[Source texts of formatted documents]
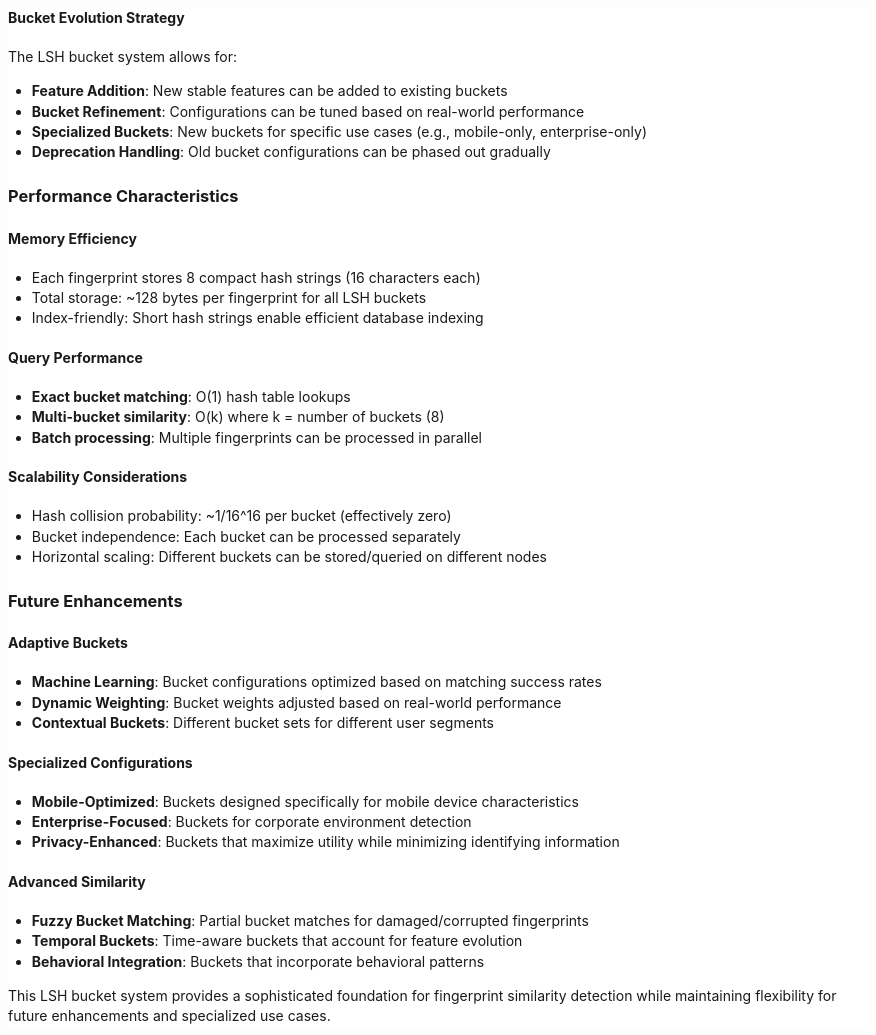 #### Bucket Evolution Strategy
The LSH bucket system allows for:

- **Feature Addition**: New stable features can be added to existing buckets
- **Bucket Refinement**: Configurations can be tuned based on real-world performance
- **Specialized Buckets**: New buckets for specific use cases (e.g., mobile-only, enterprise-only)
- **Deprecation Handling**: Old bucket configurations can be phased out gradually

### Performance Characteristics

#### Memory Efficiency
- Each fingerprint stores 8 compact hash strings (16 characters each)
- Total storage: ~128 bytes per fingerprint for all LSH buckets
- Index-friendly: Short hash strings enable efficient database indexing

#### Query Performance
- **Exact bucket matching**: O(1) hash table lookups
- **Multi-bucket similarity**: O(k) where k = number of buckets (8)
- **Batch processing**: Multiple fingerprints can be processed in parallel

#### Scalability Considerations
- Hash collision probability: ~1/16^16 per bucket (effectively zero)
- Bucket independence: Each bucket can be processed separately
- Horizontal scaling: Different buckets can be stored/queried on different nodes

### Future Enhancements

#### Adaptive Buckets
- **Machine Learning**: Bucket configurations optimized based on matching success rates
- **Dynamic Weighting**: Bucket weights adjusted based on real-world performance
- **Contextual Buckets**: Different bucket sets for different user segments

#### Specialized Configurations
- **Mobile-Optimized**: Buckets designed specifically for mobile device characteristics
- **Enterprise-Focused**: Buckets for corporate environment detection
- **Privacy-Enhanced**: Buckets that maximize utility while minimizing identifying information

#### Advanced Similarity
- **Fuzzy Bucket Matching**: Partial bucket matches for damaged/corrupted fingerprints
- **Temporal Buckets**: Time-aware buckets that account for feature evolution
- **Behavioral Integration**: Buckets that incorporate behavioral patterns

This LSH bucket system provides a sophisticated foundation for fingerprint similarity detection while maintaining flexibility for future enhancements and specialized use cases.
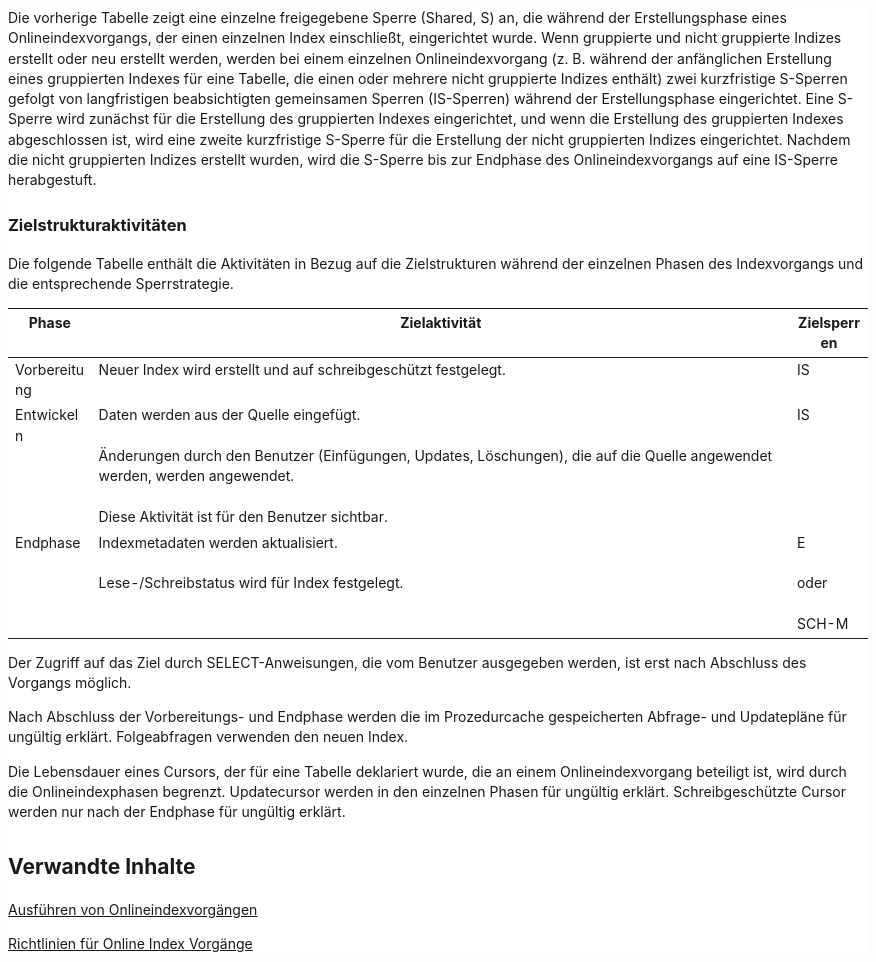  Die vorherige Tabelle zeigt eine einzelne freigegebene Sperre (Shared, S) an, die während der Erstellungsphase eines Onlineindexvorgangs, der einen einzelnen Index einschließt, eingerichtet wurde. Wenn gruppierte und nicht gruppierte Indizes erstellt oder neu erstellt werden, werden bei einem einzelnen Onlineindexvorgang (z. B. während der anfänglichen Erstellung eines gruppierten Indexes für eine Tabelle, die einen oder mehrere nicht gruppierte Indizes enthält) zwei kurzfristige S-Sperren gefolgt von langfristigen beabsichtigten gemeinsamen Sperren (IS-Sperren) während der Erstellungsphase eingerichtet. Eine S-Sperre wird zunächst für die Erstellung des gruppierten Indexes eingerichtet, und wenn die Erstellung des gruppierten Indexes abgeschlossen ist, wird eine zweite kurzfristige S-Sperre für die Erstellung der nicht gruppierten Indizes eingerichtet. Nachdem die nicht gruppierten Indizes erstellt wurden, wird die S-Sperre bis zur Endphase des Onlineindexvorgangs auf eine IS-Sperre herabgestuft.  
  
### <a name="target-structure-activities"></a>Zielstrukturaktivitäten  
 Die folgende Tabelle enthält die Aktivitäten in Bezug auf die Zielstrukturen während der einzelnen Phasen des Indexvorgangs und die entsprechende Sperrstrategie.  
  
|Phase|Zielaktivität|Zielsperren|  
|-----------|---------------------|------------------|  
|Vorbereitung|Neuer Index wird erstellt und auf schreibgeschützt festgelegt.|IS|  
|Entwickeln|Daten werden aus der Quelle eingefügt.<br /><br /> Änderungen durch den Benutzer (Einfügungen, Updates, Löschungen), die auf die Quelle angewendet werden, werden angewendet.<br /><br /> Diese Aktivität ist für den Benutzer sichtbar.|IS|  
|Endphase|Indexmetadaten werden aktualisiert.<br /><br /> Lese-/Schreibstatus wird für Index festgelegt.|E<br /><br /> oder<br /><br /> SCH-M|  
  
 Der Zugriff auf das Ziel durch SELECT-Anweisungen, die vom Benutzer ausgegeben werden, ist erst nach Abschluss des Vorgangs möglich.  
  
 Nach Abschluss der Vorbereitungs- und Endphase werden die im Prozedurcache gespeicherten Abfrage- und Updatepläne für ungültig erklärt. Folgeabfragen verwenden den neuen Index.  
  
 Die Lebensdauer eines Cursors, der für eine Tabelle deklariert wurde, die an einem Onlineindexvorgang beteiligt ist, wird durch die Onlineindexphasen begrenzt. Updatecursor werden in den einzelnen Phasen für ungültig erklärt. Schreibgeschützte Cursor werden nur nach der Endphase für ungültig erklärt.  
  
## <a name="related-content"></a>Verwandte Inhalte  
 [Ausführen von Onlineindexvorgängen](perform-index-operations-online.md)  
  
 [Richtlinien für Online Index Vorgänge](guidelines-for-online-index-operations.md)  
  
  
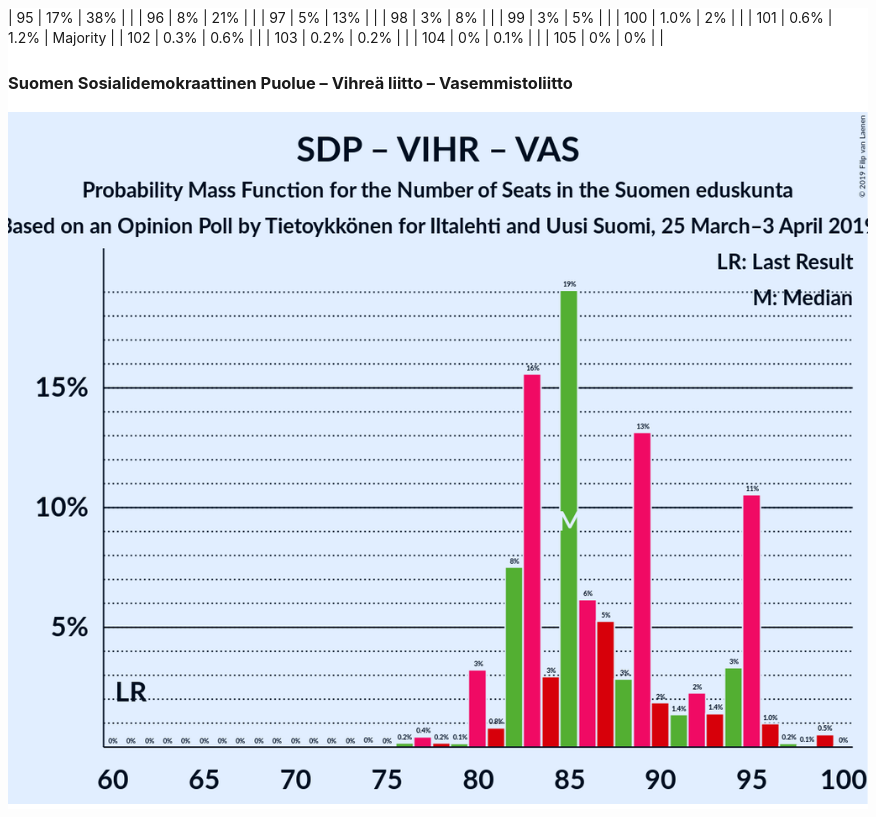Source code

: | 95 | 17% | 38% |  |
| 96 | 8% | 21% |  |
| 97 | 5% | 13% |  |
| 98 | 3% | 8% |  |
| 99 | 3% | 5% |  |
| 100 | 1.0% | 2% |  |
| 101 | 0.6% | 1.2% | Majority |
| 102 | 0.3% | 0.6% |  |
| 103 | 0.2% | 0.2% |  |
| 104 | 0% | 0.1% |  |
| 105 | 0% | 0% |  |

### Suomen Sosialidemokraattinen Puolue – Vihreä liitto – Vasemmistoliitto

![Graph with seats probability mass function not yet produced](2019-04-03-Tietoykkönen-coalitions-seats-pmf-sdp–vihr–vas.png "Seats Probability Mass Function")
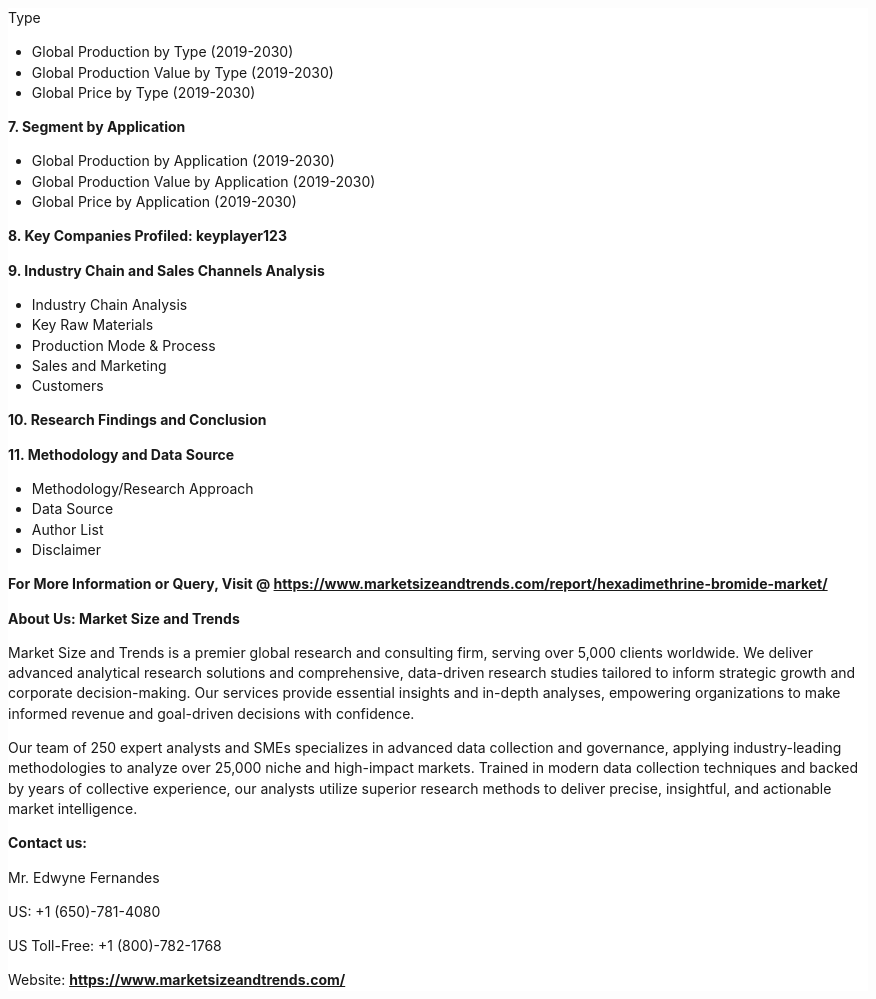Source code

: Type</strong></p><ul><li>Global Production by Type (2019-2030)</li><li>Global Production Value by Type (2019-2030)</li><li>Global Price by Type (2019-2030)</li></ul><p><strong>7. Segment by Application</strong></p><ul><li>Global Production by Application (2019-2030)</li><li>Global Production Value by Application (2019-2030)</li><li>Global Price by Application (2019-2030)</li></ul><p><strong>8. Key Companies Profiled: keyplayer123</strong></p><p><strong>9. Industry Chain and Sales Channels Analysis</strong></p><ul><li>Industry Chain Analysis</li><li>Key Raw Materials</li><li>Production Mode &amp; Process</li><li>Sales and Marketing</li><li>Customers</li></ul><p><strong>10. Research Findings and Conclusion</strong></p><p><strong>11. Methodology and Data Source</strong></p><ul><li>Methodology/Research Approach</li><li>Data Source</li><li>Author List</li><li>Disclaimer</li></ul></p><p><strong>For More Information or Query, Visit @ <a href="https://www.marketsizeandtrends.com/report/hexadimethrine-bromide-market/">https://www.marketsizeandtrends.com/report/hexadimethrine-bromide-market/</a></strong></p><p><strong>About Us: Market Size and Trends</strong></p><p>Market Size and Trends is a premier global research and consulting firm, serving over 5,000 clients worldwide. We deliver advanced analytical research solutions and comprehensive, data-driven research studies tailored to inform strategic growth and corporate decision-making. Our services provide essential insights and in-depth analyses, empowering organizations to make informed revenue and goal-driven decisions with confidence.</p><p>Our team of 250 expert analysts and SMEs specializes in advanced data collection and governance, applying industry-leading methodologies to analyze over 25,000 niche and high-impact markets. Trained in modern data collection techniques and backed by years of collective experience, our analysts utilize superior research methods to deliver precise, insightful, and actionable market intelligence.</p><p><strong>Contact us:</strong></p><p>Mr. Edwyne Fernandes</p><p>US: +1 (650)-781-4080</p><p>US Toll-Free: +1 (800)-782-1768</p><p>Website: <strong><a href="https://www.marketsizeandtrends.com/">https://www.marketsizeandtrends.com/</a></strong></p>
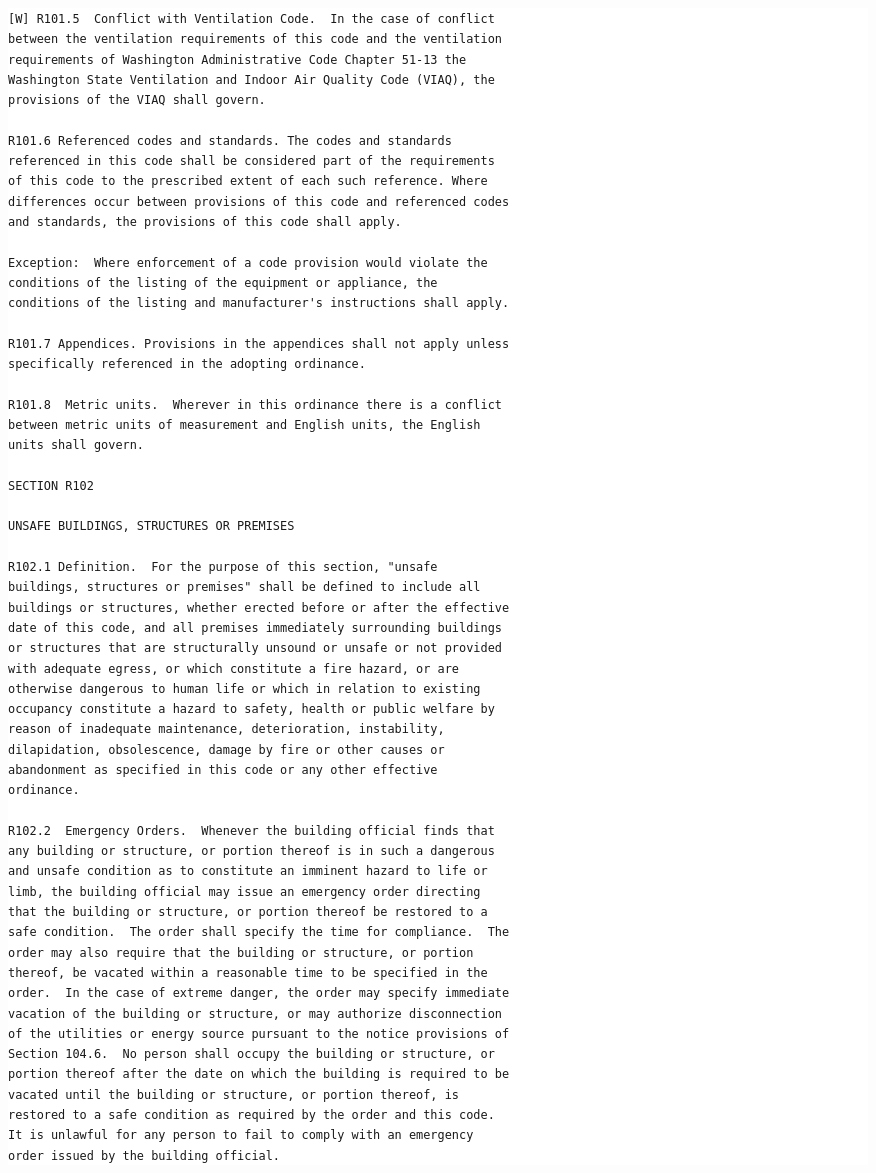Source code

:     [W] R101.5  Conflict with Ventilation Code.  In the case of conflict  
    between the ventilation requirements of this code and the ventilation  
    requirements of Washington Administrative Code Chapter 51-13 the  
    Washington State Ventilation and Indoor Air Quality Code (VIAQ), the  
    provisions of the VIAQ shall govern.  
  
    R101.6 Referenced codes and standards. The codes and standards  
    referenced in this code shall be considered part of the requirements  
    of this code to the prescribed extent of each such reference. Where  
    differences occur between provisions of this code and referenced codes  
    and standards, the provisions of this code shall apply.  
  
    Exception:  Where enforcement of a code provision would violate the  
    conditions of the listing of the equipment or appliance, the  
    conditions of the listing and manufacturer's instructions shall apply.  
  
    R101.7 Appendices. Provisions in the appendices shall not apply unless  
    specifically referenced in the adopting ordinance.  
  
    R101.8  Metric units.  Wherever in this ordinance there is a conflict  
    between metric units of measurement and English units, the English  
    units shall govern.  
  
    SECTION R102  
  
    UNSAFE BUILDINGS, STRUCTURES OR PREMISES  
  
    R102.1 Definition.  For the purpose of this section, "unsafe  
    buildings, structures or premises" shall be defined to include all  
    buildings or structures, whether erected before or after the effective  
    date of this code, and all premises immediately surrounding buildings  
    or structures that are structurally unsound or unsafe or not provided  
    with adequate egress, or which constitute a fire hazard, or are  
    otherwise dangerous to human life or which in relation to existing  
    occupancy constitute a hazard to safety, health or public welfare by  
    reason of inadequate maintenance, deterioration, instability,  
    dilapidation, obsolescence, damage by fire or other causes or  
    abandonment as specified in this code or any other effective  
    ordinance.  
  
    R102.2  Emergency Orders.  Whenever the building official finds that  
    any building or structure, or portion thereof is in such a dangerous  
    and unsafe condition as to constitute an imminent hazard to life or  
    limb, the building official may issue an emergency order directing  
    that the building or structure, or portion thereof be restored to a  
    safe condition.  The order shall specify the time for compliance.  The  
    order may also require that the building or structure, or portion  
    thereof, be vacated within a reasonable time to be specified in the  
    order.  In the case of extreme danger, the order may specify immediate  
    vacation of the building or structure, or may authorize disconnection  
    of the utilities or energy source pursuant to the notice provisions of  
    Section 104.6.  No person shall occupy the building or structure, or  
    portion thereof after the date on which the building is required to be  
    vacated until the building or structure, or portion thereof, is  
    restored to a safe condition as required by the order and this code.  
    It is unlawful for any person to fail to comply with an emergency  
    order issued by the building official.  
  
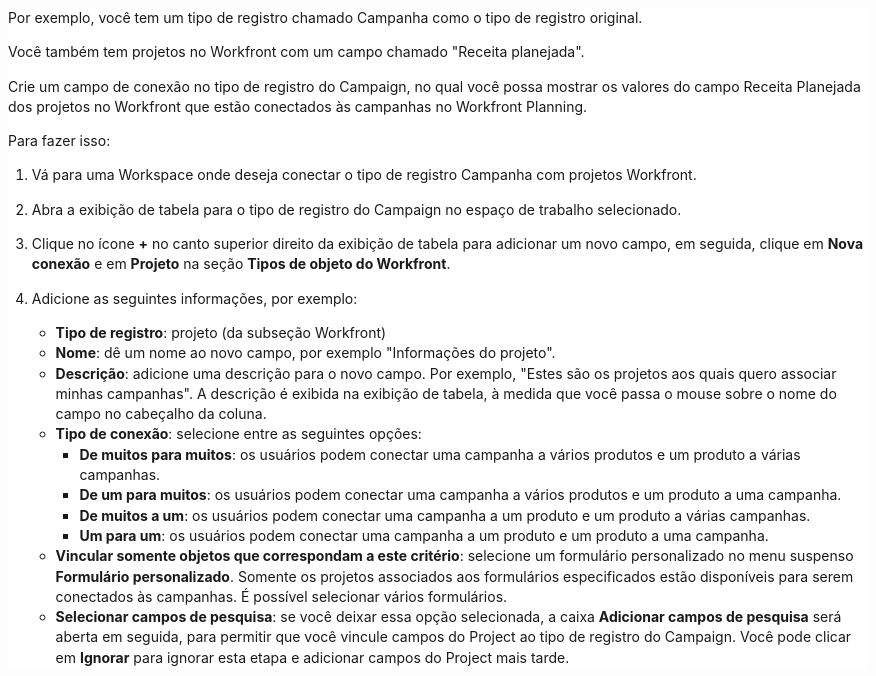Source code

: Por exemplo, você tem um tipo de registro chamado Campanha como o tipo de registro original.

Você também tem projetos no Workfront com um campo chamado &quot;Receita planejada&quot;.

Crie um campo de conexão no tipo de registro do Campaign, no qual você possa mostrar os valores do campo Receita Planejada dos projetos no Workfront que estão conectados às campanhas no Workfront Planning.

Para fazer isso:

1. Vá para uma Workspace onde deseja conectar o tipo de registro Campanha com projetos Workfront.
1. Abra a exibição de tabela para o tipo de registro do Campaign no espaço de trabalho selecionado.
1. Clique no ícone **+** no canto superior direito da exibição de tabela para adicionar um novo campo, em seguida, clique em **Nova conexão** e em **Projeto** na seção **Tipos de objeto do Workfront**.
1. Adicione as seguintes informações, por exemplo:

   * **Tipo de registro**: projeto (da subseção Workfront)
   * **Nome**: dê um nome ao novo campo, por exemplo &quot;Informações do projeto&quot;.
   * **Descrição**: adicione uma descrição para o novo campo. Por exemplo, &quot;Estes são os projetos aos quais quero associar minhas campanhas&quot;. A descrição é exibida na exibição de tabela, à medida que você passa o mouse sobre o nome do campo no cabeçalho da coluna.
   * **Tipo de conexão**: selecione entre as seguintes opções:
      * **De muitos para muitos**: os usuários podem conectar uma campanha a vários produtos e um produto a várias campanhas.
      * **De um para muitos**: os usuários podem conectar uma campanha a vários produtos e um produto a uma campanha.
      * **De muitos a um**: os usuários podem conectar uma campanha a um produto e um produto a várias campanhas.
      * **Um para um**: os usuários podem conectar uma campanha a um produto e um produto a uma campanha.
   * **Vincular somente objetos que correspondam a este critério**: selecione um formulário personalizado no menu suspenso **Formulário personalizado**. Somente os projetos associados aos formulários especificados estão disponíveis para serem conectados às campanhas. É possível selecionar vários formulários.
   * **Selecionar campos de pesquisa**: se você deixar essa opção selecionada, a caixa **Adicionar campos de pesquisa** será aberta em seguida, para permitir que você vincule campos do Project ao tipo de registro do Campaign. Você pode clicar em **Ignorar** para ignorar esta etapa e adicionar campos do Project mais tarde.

### EXERCISE BRIEF
Can you reproduce the lines of the listing above from the one containing "official finds that" through the one containing "that the building or structure, or portion thereof", inclusive, and nothing else?

### PROBLEM SOLUTION
    R102.2  Emergency Orders.  Whenever the building official finds that  
    any building or structure, or portion thereof is in such a dangerous  
    and unsafe condition as to constitute an imminent hazard to life or  
    limb, the building official may issue an emergency order directing  
    that the building or structure, or portion thereof be restored to a  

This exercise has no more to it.